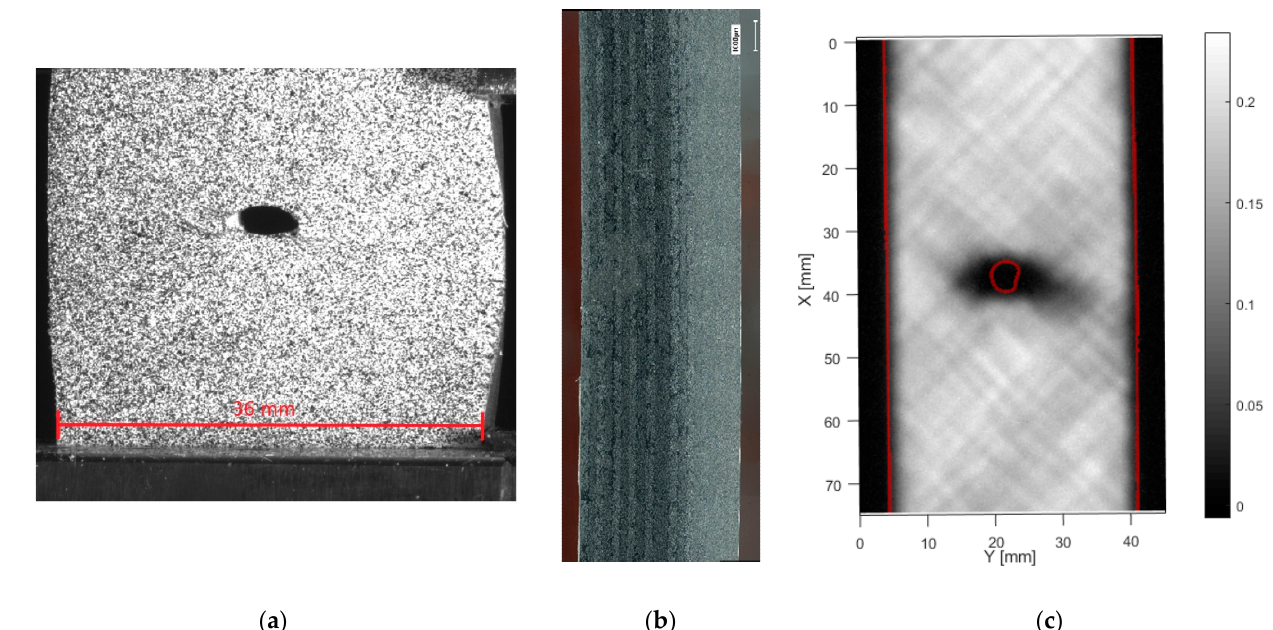
Figure 8. Compressive buckling of specimen with layup [+45/ − 45] 5s , ( a ) front view, ( b ) microscopy of side, ( c ) through transmission ultrasound (for high resolution, please refer to the online version of this article).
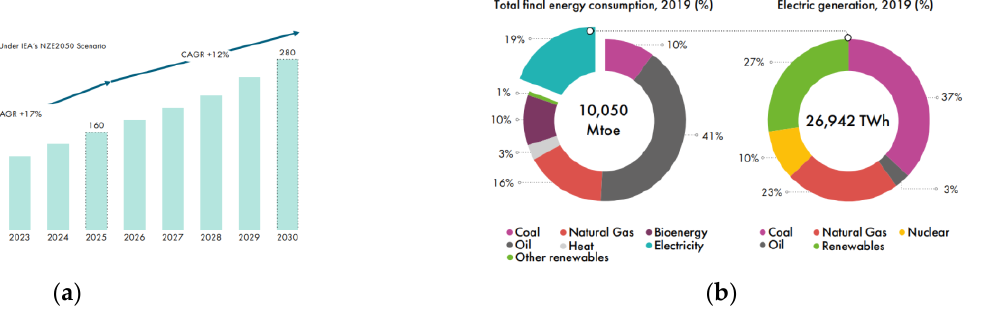
Figure 1. Wind power overview. ( a ) New global wind installations (GW) (GWEC-Global-Wind-Report-2021) * Source: GWEC Market Intelligence; IEA World Energy Outlook (2020), volume in 2022–2024 and 2026–2029 are estimates; ( b ) global final energy consumption (GWEC-Global-Wind-Report-2021).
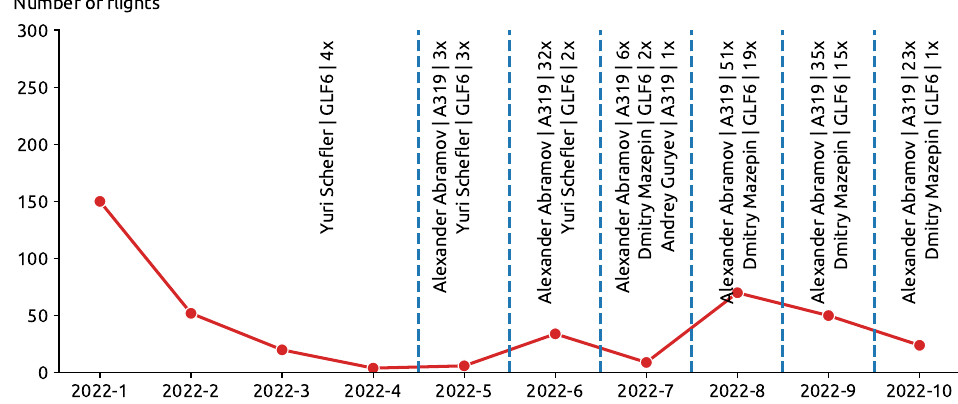
Figure 9. Private jets belonging to Russian owners that are still flying after international sanctions were imposed during 2022.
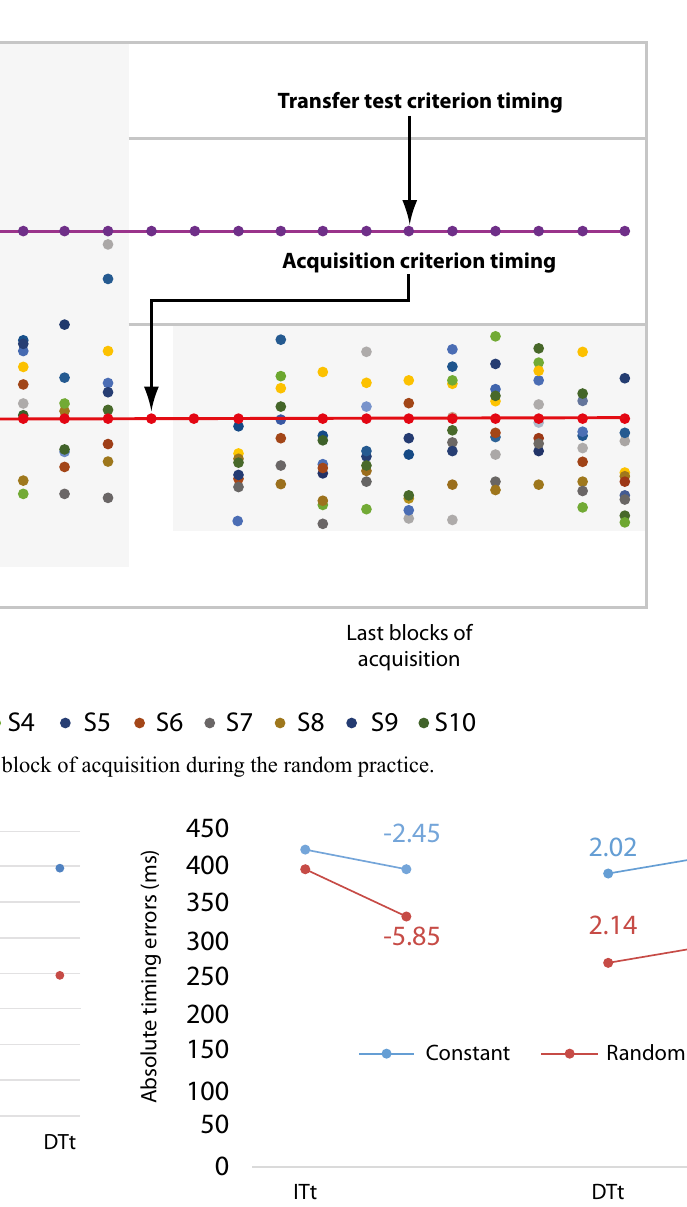
Figure 5. Absolute timing errors ( A E) in acquisition (blocks 1–10), immediate transfer test (ITt) and delayed transfer test (DTt).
_ _ _ _ _ _ _
Required work: Word for word, restate all of the data, but do not copy the pictures.

Result:
Figure 8. Compressive buckling of specimen with layup [+45/ − 45] 5s , ( a ) front view, ( b ) microscopy of side, ( c ) through transmission ultrasound (for high resolution, please refer to the online version of this article).
Figure 1. Wind power overview. ( a ) New global wind installations (GW) (GWEC-Global-Wind-Report-2021) * Source: GWEC Market Intelligence; IEA World Energy Outlook (2020), volume in 2022–2024 and 2026–2029 are estimates; ( b ) global final energy consumption (GWEC-Global-Wind-Report-2021).
Figure 9. Private jets belonging to Russian owners that are still flying after international sanctions were imposed during 2022.
Figure 5. Absolute timing errors ( A E) in acquisition (blocks 1–10), immediate transfer test (ITt) and delayed transfer test (DTt).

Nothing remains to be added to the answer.